[Exercise]:
Please count the lines in the material below that include "thumb". Reply with the number alone.

[Source data]:
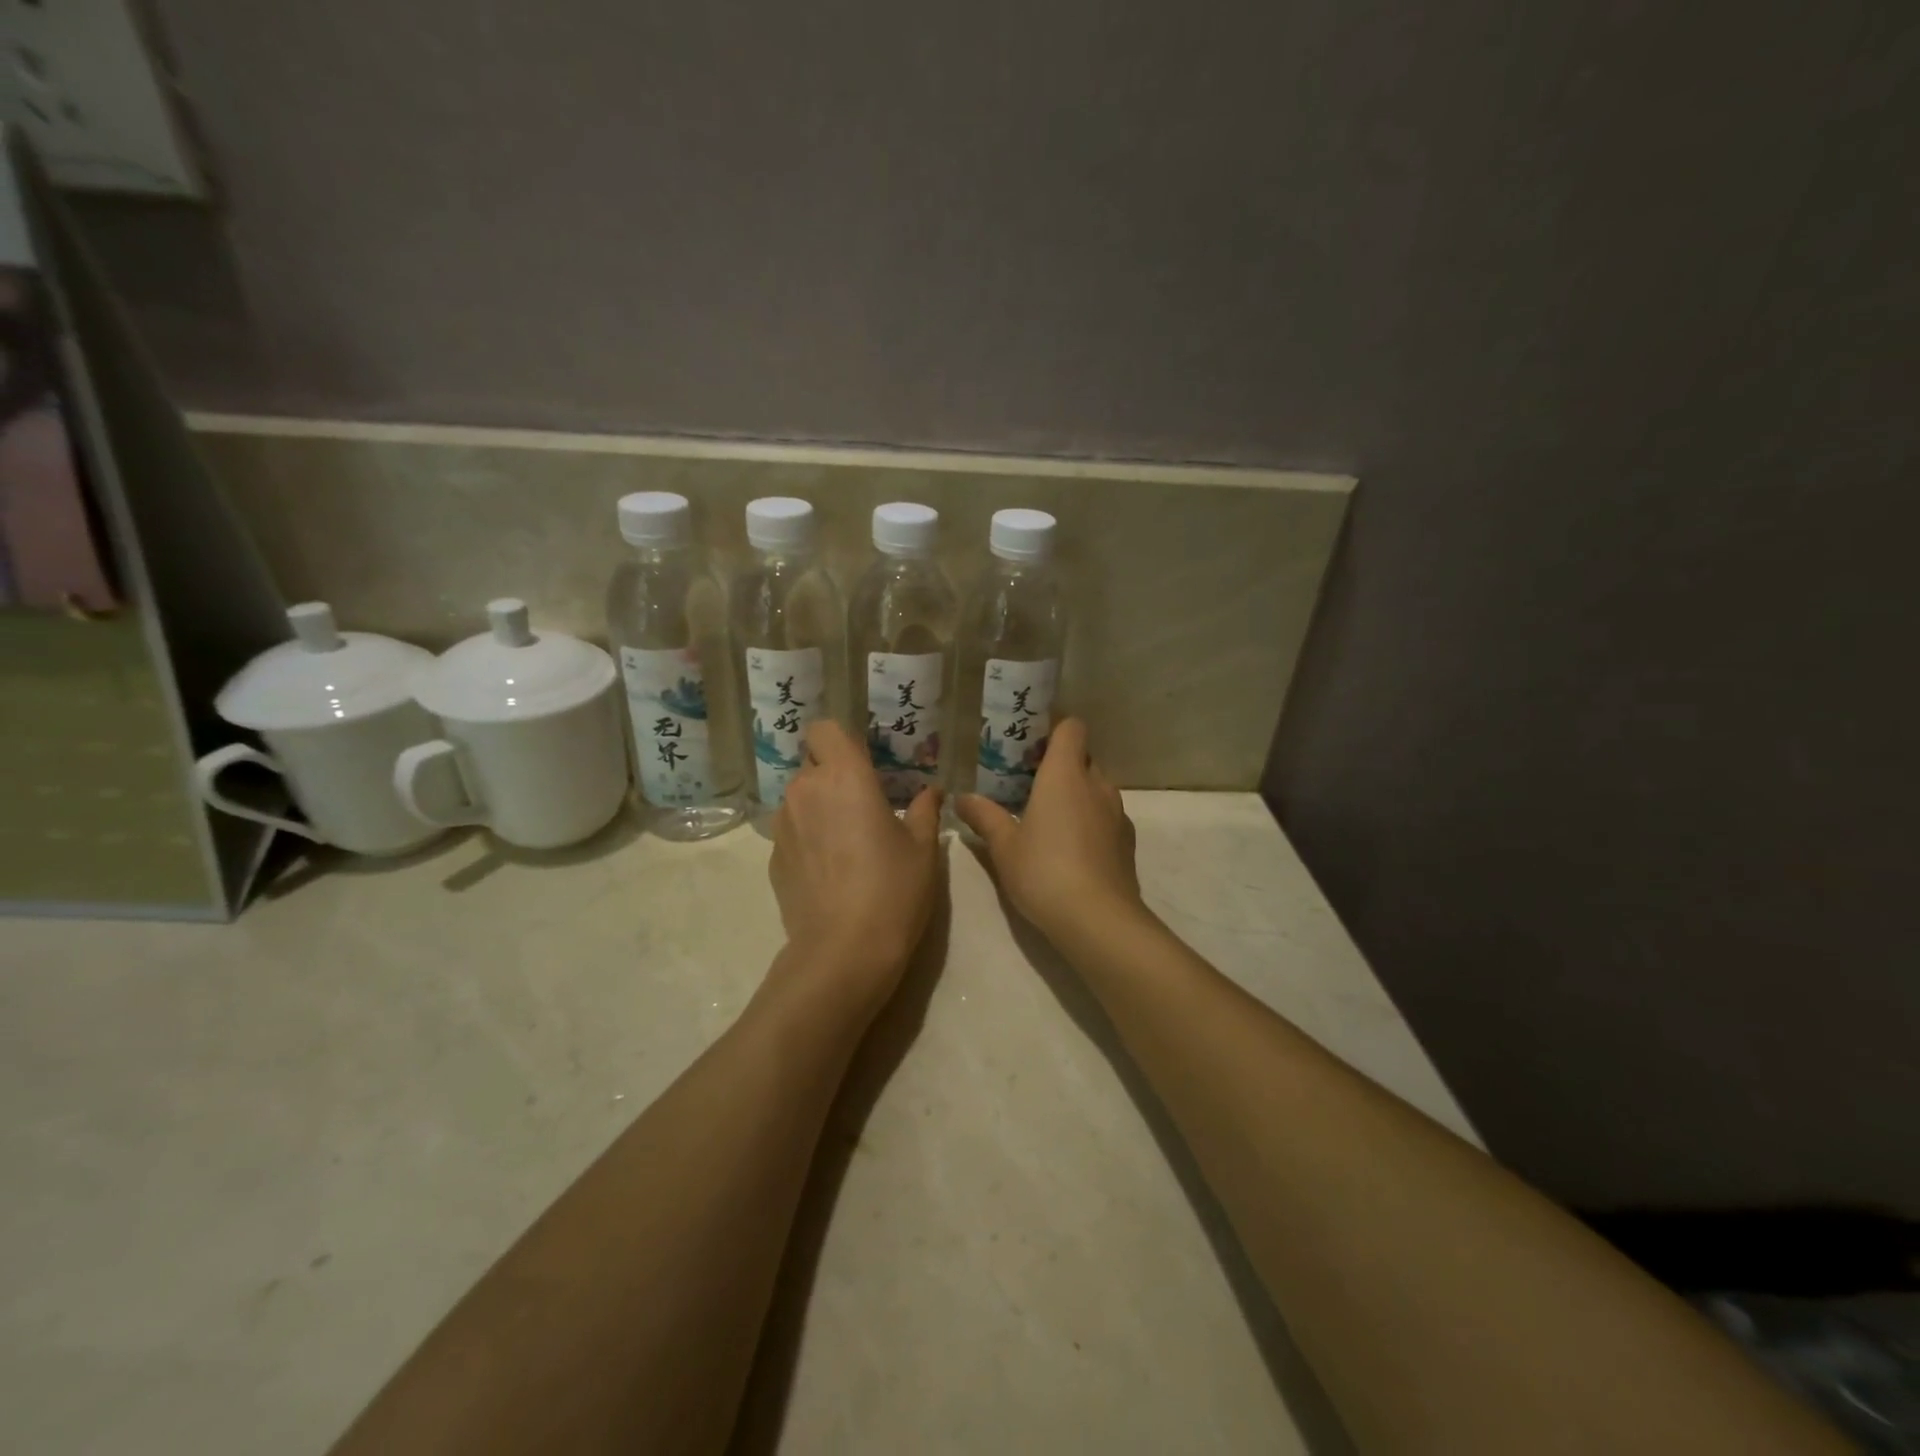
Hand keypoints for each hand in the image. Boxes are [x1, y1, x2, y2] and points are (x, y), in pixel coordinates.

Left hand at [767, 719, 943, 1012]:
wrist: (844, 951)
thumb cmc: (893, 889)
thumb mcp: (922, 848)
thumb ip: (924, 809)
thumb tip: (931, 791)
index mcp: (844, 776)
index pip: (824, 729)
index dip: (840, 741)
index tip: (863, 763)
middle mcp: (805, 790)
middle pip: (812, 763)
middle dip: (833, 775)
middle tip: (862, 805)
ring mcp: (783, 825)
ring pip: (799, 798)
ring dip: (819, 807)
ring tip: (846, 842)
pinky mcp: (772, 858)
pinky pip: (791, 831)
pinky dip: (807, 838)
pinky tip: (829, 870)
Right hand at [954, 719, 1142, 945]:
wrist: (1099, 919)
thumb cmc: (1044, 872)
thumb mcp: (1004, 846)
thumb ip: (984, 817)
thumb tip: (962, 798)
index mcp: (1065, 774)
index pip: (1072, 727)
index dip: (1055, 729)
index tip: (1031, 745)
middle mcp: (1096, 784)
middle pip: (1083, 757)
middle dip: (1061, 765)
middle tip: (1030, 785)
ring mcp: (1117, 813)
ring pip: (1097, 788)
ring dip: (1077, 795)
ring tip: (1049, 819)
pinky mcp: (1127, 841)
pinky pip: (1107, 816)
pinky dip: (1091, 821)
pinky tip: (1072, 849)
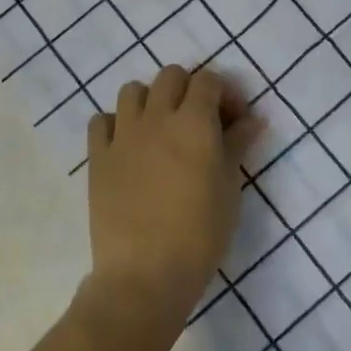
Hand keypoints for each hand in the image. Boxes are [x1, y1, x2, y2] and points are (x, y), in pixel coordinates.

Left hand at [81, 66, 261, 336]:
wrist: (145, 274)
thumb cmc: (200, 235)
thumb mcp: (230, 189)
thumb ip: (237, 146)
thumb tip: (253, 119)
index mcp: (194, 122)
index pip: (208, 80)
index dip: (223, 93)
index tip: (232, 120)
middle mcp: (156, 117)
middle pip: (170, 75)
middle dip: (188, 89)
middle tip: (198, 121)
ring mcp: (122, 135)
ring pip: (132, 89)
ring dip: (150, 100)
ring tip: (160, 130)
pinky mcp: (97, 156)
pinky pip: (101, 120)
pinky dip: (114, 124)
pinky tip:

[Exercise result]:
12